Speaking on London's Premier Radio, the Church Commission's stock exchange investment manager, Tony Hardy, said: "We have held a review and have reached a decision that it would be appropriate to sell our holding in BSkyB.

"We wish to give a clear signal that the commissioners do not wish to benefit from firms directly marketing pornography."

However, the Church Commissioners, who manage most of the Church of England's assets, still hold shares in Reed-Elsevier, the media group which owns IPC, publishers of Loaded magazine, whose latest issue contains a controversial spoof on alleged Hindu miracles.

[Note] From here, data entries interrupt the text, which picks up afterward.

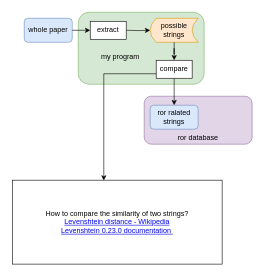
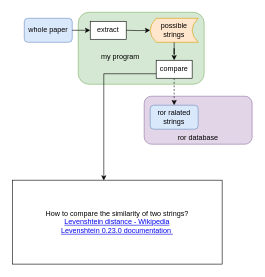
  <mxCell id="0" />
  <mxCell id="1" parent="0" />
  <mxCell id="2" value="&lt;br&gt;&lt;br&gt;my program&amp;nbsp; &amp;nbsp;&lt;span style=&quot;white-space: pre;&quot;&gt;&#09;&lt;/span&gt;&lt;span style=&quot;white-space: pre;&quot;&gt;&#09;&lt;/span&gt;&lt;span style=&quot;white-space: pre;&quot;&gt;&#09;&lt;/span&gt;" style="rounded=1;whiteSpace=wrap;html=1;fillColor=#d5e8d4;strokeColor=#82b366;" vertex="1" parent="1"><mxGeometry x="130" y="20" width="210" height="120" as="geometry" /></mxCell>
  <mxCell id="3" value="&lt;br&gt;&lt;br&gt;&lt;br&gt;&lt;br&gt;ror database" style="rounded=1;whiteSpace=wrap;html=1;fillColor=#e1d5e7;strokeColor=#9673a6;" vertex="1" parent="1"><mxGeometry x="240" y="160" width="180" height="80" as="geometry" /></mxCell>
  <mxCell id="4" value="" style="edgeStyle=orthogonalEdgeStyle;rounded=0;orthogonalLoop=1;jettySize=auto;html=1;" edge="1" parent="1" target="7"><mxGeometry relative="1" as="geometry"><mxPoint x="210" y="50" as="sourcePoint" /></mxGeometry></mxCell>
  <mxCell id="5" value="whole paper" style="rounded=1;whiteSpace=wrap;html=1;fillColor=#dae8fc;strokeColor=#6c8ebf;" vertex="1" parent="1"><mxGeometry x="40" y="30" width="80" height="40" as="geometry" /></mxCell>
- <mxCell id="6" value="" style="edgeStyle=orthogonalEdgeStyle;rounded=0;orthogonalLoop=1;jettySize=auto;html=1;" edge="1" parent="1" source="11" target="9"><mxGeometry relative="1" as="geometry" /></mxCell>
+ <mxCell id="6" value="" style="edgeStyle=orthogonalEdgeStyle;rounded=0;orthogonalLoop=1;jettySize=auto;html=1;dashed=1;" edge="1" parent="1" source="11" target="9"><mxGeometry relative="1" as="geometry" /></mxCell>
  <mxCell id="7" value="possible strings" style="shape=dataStorage;whiteSpace=wrap;html=1;fixedSize=1;size=10;fillColor=#ffe6cc;strokeColor=#d79b00;" vertex="1" parent="1"><mxGeometry x="250" y="30" width="80" height="40" as="geometry" /></mxCell>
  <mxCell id="8" value="" style="edgeStyle=orthogonalEdgeStyle;rounded=0;orthogonalLoop=1;jettySize=auto;html=1;" edge="1" parent="1" source="5"><mxGeometry relative="1" as="geometry"><mxPoint x="160" y="50" as="sourcePoint" /><mxPoint x="150" y="50.029" as="targetPoint" /></mxGeometry></mxCell>
  <mxCell id="9" value="ror ralated strings" style="rounded=1;whiteSpace=wrap;html=1;fillColor=#dae8fc;strokeColor=#6c8ebf;" vertex="1" parent="1"><mxGeometry x="250" y="175" width="80" height="40" as="geometry" /></mxCell>
  <mxCell id="10" value="" style="edgeStyle=orthogonalEdgeStyle;rounded=0;orthogonalLoop=1;jettySize=auto;html=1;" edge="1" parent="1" source="7" target="11"><mxGeometry relative="1" as="geometry"><mxPoint x="280" y="90" as="sourcePoint" /><mxPoint x="280" y="175" as="targetPoint" /></mxGeometry></mxCell>
  <mxCell id="11" value="compare" style="rounded=0;whiteSpace=wrap;html=1;" vertex="1" parent="1"><mxGeometry x="260" y="100" width="60" height="30" as="geometry" /></mxCell>
  <mxCell id="12" value="extract" style="rounded=0;whiteSpace=wrap;html=1;" vertex="1" parent="1"><mxGeometry x="150" y="35" width="60" height="30" as="geometry" /></mxCell>
  <mxCell id="13" value="How to compare the similarity of two strings?&lt;br&gt;&lt;a href=&quot;https://en.wikipedia.org/wiki/Levenshtein_distance&quot;&gt;Levenshtein distance - Wikipedia&lt;/a&gt;&lt;br&gt;&lt;a href=&quot;https://maxbachmann.github.io/Levenshtein/&quot;&gt;Levenshtein 0.23.0 documentation&amp;nbsp;&lt;/a&gt;" style="rounded=0;whiteSpace=wrap;html=1;" vertex="1" parent="1"><mxGeometry x="20" y="300" width="350" height="140" as="geometry" /></mxCell>
  <mxCell id="14" style="edgeStyle=orthogonalEdgeStyle;rounded=0;orthogonalLoop=1;jettySize=auto;html=1;exitX=0;exitY=0.75;exitDx=0;exitDy=0;entryX=0.436;entryY=0.004;entryDx=0;entryDy=0;entryPerimeter=0;" edge="1" parent="1" source="11" target="13"><mxGeometry relative="1" as="geometry" /></mxCell>
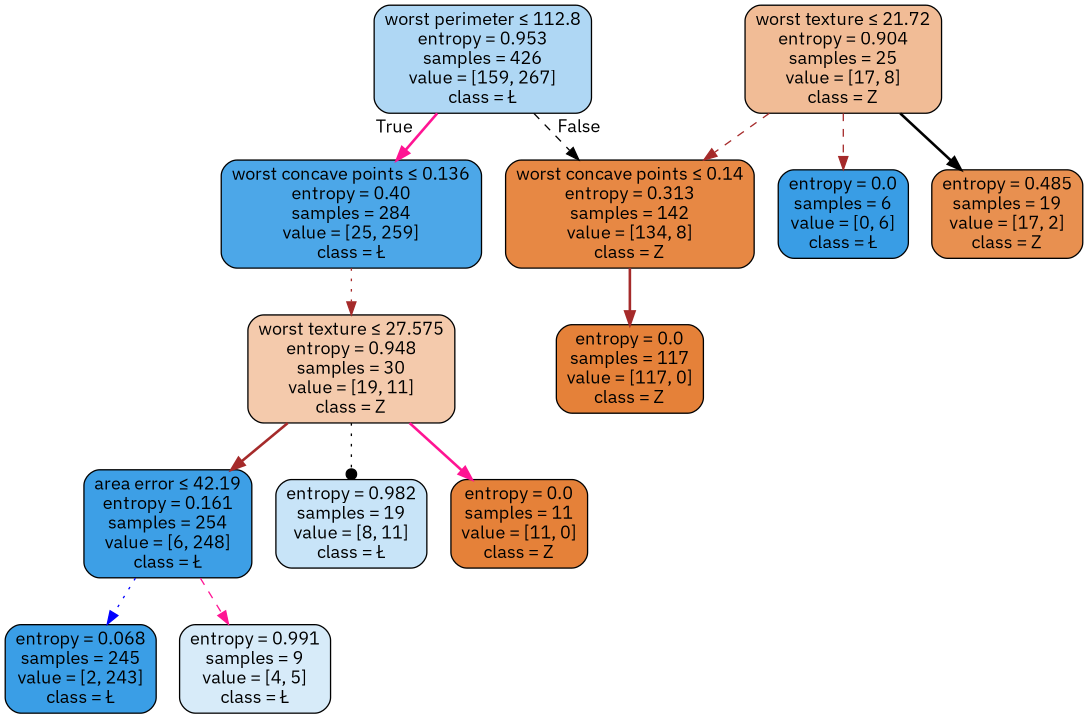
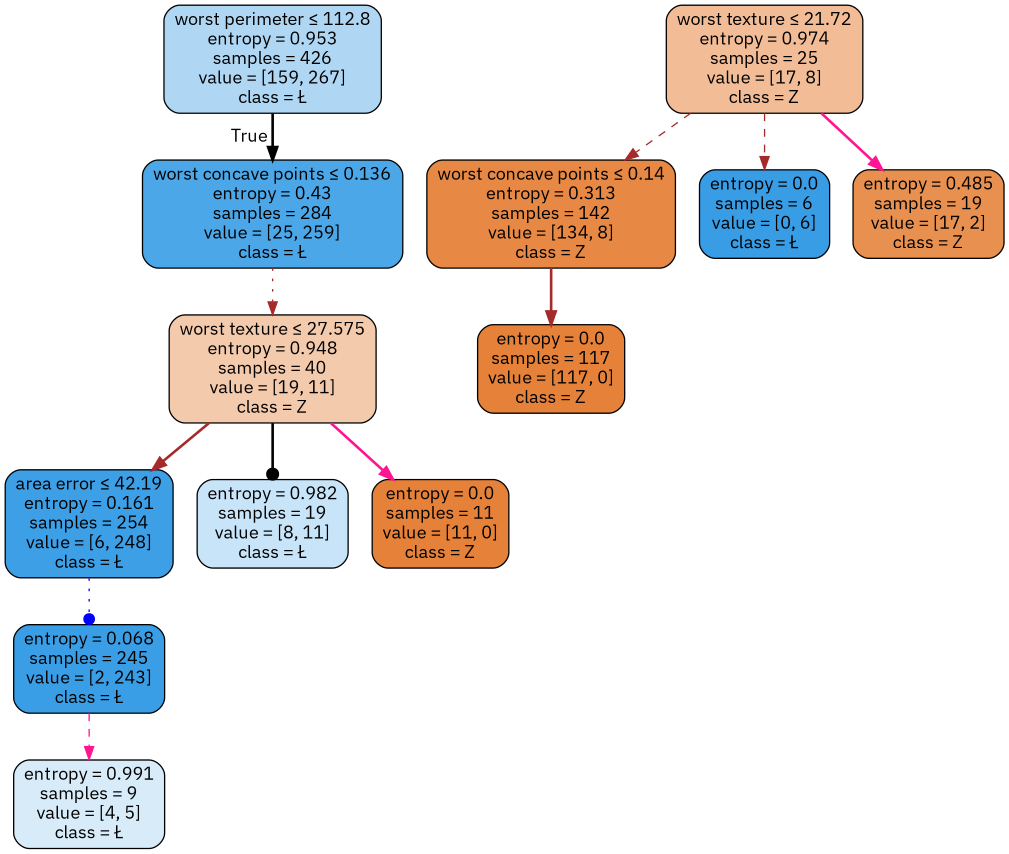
  digraph {
    fontname="IBM Plex Sans"
    node [color=black fillcolor="#e58139ff" fontname="IBM Plex Sans" shape=box style="filled, rounded"]
    edge [arrowhead=normal color=brown fontname="IBM Plex Sans" style=bold]
    n1 [fillcolor="#399de567" label=<worst perimeter &le; 112.8<br/>entropy = 0.953<br/>samples = 426<br/>value = [159, 267]<br/>class = Ł>]
-   n2 [fillcolor="#399de5e6" label=<worst concave points &le; 0.136<br/>entropy = 0.40<br/>samples = 284<br/>value = [25, 259]<br/>class = Ł>]
+   n2 [fillcolor="#399de5e6" label=<worst concave points &le; 0.136<br/>entropy = 0.43<br/>samples = 284<br/>value = [25, 259]<br/>class = Ł>]
    n3 [fillcolor="#e58139f0" label=<worst concave points &le; 0.14<br/>entropy = 0.313<br/>samples = 142<br/>value = [134, 8]<br/>class = Z>]
-   n4 [fillcolor="#e581396b" label=<worst texture &le; 27.575<br/>entropy = 0.948<br/>samples = 30<br/>value = [19, 11]<br/>class = Z>]
+   n4 [fillcolor="#e581396b" label=<worst texture &le; 27.575<br/>entropy = 0.948<br/>samples = 40<br/>value = [19, 11]<br/>class = Z>]
    n5 [label=<entropy = 0.0<br/>samples = 117<br/>value = [117, 0]<br/>class = Z>]
    n6 [fillcolor="#399de5f9" label=<area error &le; 42.19<br/>entropy = 0.161<br/>samples = 254<br/>value = [6, 248]<br/>class = Ł>]
    n7 [fillcolor="#399de5fd" label=<entropy = 0.068<br/>samples = 245<br/>value = [2, 243]<br/>class = Ł>]
    n8 [fillcolor="#399de533" label=<entropy = 0.991<br/>samples = 9<br/>value = [4, 5]<br/>class = Ł>]
    n9 [fillcolor="#399de546" label=<entropy = 0.982<br/>samples = 19<br/>value = [8, 11]<br/>class = Ł>]
    n10 [label=<entropy = 0.0<br/>samples = 11<br/>value = [11, 0]<br/>class = Z>]
-   n11 [fillcolor="#e5813987" label=<worst texture &le; 21.72<br/>entropy = 0.904<br/>samples = 25<br/>value = [17, 8]<br/>class = Z>]
+   n11 [fillcolor="#e5813987" label=<worst texture &le; 21.72<br/>entropy = 0.974<br/>samples = 25<br/>value = [17, 8]<br/>class = Z>]
    n12 [fillcolor="#399de5ff" label=<entropy = 0.0<br/>samples = 6<br/>value = [0, 6]<br/>class = Ł>]
    n13 [fillcolor="#e58139e1" label=<entropy = 0.485<br/>samples = 19<br/>value = [17, 2]<br/>class = Z>]
-   n1 -> n2 [color=deeppink headlabel=True labelangle=45 labeldistance=2.5]
-   n1 -> n3 [color=black headlabel=False labelangle=-45 labeldistance=2.5 style=dashed]
+   n1 -> n2 [color=black headlabel=True labelangle=45 labeldistance=2.5]
    n2 -> n4 [style=dotted]
    n3 -> n5
    n4 -> n6
-   n4 -> n9 [arrowhead=dot color=black style=dotted]
+   n4 -> n9 [arrowhead=dot color=black]
    n4 -> n10 [color=deeppink]
-   n6 -> n7 [color=blue style=dotted]
-   n6 -> n8 [color=deeppink style=dashed]
+   n6 -> n7 [arrowhead=dot color=blue style=dotted]
+   n7 -> n8 [color=deeppink style=dashed]
    n11 -> n3 [style=dashed]
    n11 -> n12 [style=dashed]
-   n11 -> n13 [color=black]
+   n11 -> n13 [color=deeppink]
  }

The decision by the commissioners, who had pounds 2m worth of shares in BSkyB out of stock market investments worth about pounds 1bn, and the Church's Central Board of Finance, which had a further pounds 1.6m invested in the company, follows the announcement that the Methodist central authorities had sold their shares in the enterprise three weeks ago.

The new channel offers subscribers programmes such as The Secrets of Making Love and 101 Ways to Excite Your Lover. BSkyB, which is controlled by Rupert Murdoch, has a 40 per cent stake in the channel.

The decision represents an extension of the previous policy on ethical investment into uncharted areas, and reflects the hugely increased sensitivity of the Church Commissioners to church-going opinion since they lost pounds 800m in property speculation during the late 1980s.

Both the Anglican and Methodist churches have ethical investment policies which prohibit them from investing in companies whose main business is in the arms trade, gambling, tobacco, alcohol, or newspapers. A spokesman for the Roman Catholic Church said: "There isn't a central investment policy. Each diocese makes its own investment decisions."

The Church Commissioners' policy, however clear-cut in principle, tends to blur around the edges. They have invested pounds 9m in GEC, which in turn owns VSEL, which makes Trident submarines. A spokesman said yesterday that the key criterion was whether a company's main business lay in objectionable areas.

Reed-Elsevier is a case in point. The latest issue of Loaded contains a picture of a Hindu deity apparently drinking from a beer can "after three days in the office", and the whole magazine is devoted to the laddish lifestyle.

"I don't think we currently monitor the contents of Loaded," said a spokesman for the commissioners. "Owning Loaded is not quite like having a service whose sole purpose is to broadcast erotic material."

In 1991, the commissioners fought off a legal challenge from clergy headed by the Bishop of Oxford, the Rt Rev Richard Harries, who wanted a tighter ethical investment policy. They maintained then that theirlegal duty was to maximise profits. This was before their propertylosses emerged.